---- Records shown
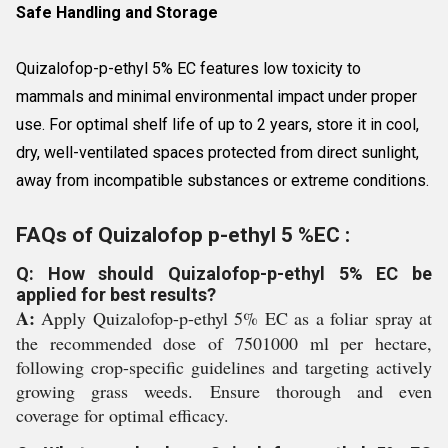
Safe Handling and Storage
Quizalofop-p-ethyl 5% EC features low toxicity to
mammals and minimal environmental impact under proper
use. For optimal shelf life of up to 2 years, store it in cool,
dry, well-ventilated spaces protected from direct sunlight,
away from incompatible substances or extreme conditions.
FAQs of Quizalofop p-ethyl 5 %EC :
Q: How should Quizalofop-p-ethyl 5% EC be
applied for best results?
A:
Apply Quizalofop-p-ethyl 5% EC as a foliar spray at
the recommended dose of 7501000 ml per hectare,
following crop-specific guidelines and targeting actively
growing grass weeds. Ensure thorough and even
coverage for optimal efficacy.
--------
__Assignment__: Reproduce the full text of the listing above word for word, leaving out the pictures.

__Finished task__:
Safe Handling and Storage
Quizalofop-p-ethyl 5% EC features low toxicity to
mammals and minimal environmental impact under proper
use. For optimal shelf life of up to 2 years, store it in cool,
dry, well-ventilated spaces protected from direct sunlight,
away from incompatible substances or extreme conditions.
FAQs of Quizalofop p-ethyl 5 %EC :
Q: How should Quizalofop-p-ethyl 5% EC be
applied for best results?
A:
Apply Quizalofop-p-ethyl 5% EC as a foliar spray at
the recommended dose of 7501000 ml per hectare,
following crop-specific guidelines and targeting actively
growing grass weeds. Ensure thorough and even
coverage for optimal efficacy.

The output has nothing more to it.